> **Your goal**
The listing that follows must be retyped exactly, without its pictures.

> **Information provided**
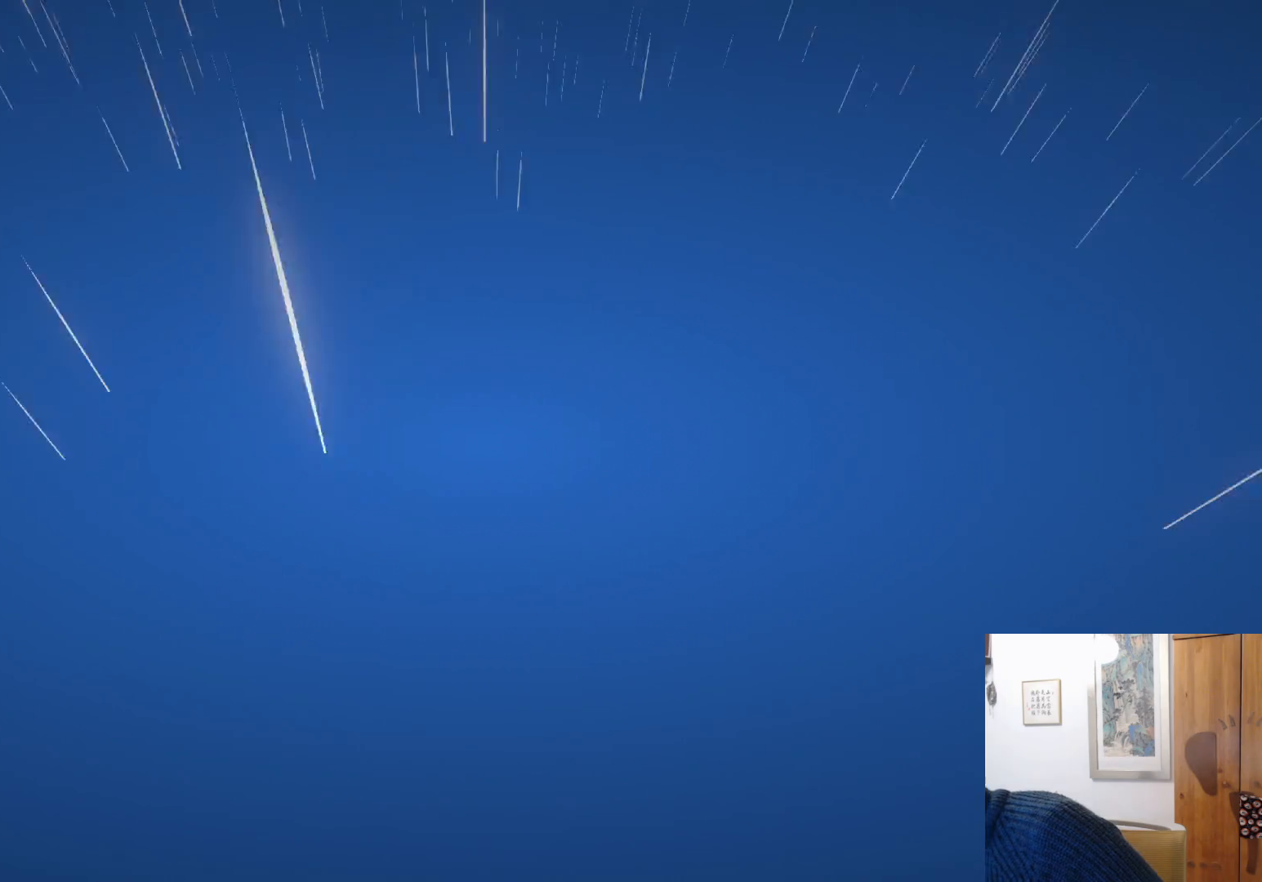
{"buttons": [], "left_stick": "center", "right_stick": "center", "events": []}
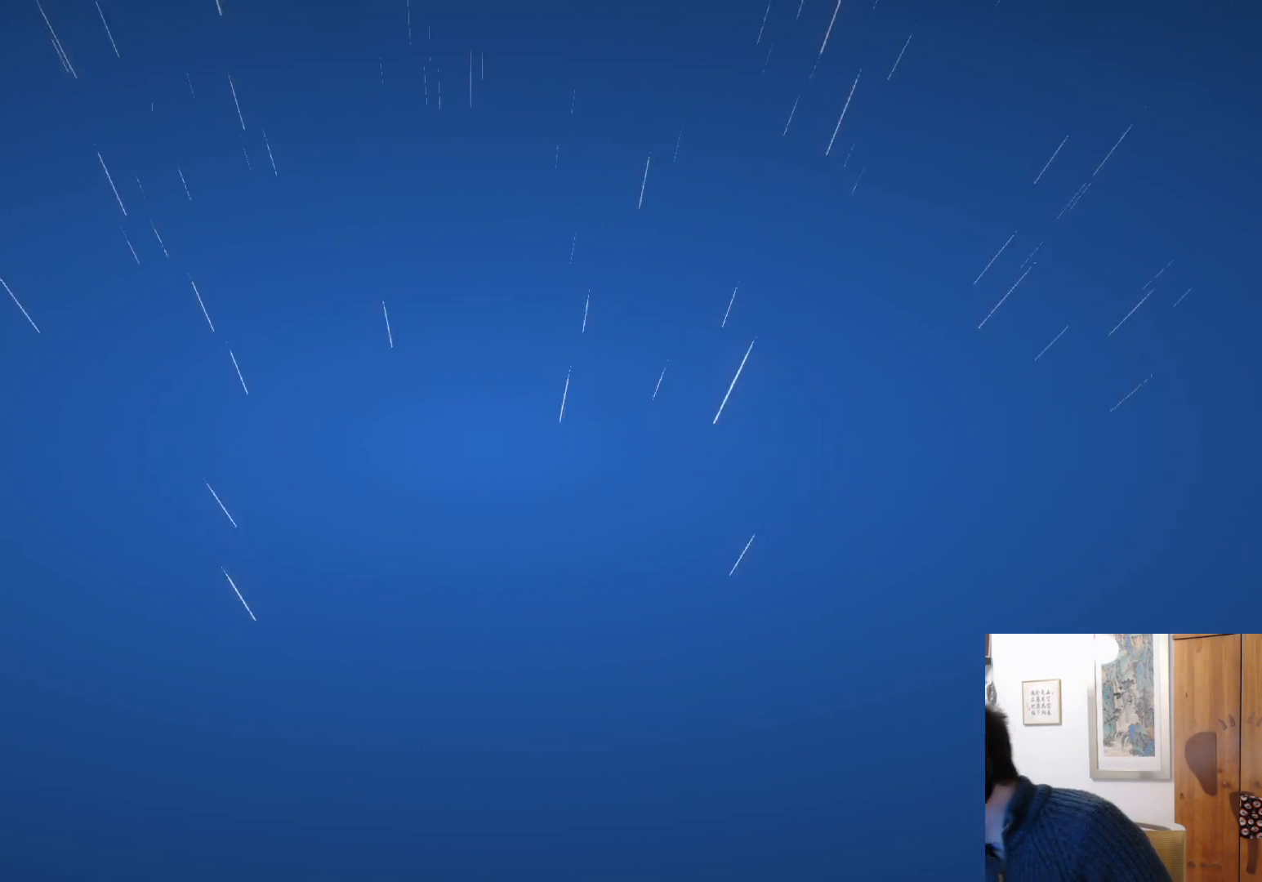
{"buttons": [], "left_stick": "center", "right_stick": "center", "events": []}
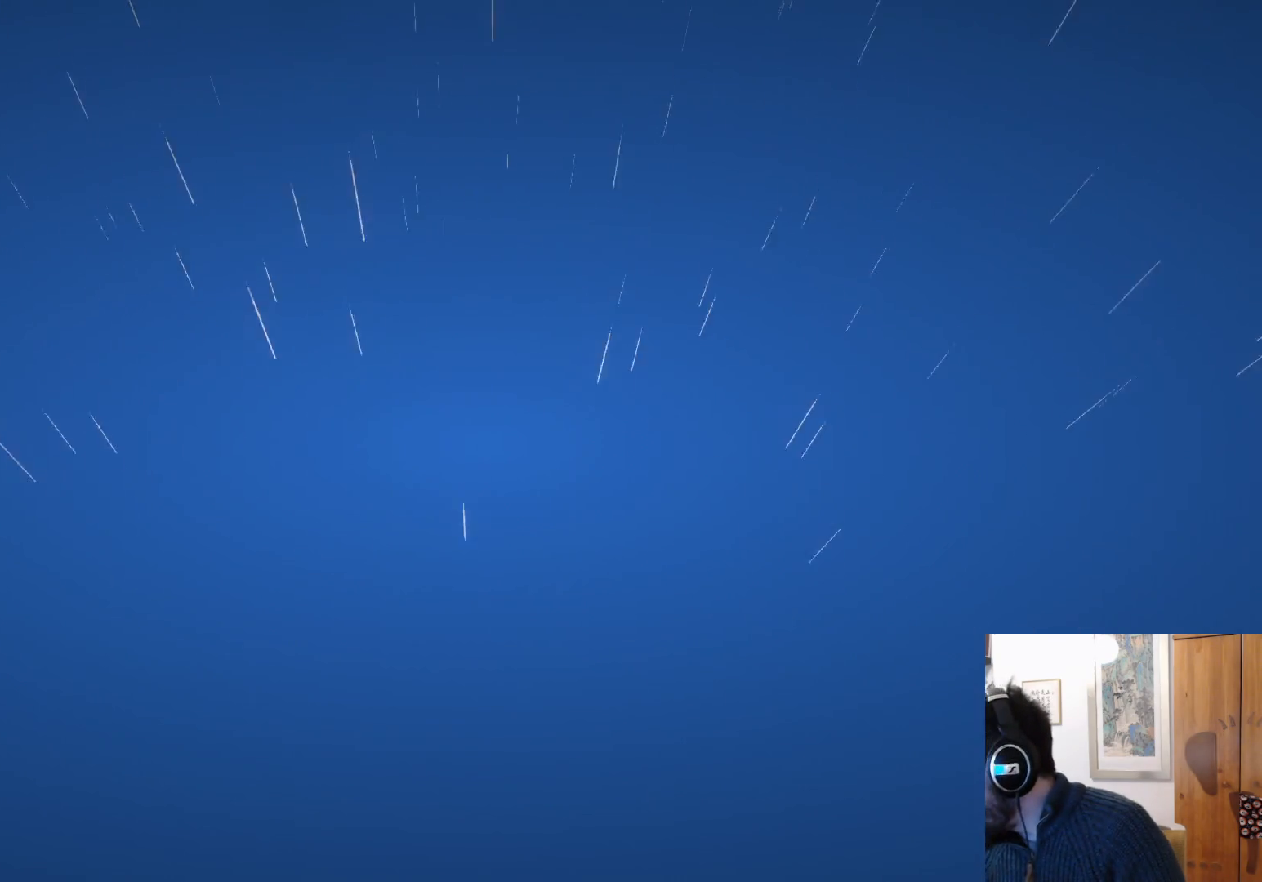
{"buttons": ["B"], "left_stick": "center", "right_stick": "center", "events": [[500, "B", "down"]]}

> **Worked solution**
{"buttons": [], "left_stick": "center", "right_stick": "center", "events": []}
{"buttons": [], "left_stick": "center", "right_stick": "center", "events": []}
{"buttons": ["B"], "left_stick": "center", "right_stick": "center", "events": [[500, "B", "down"]]}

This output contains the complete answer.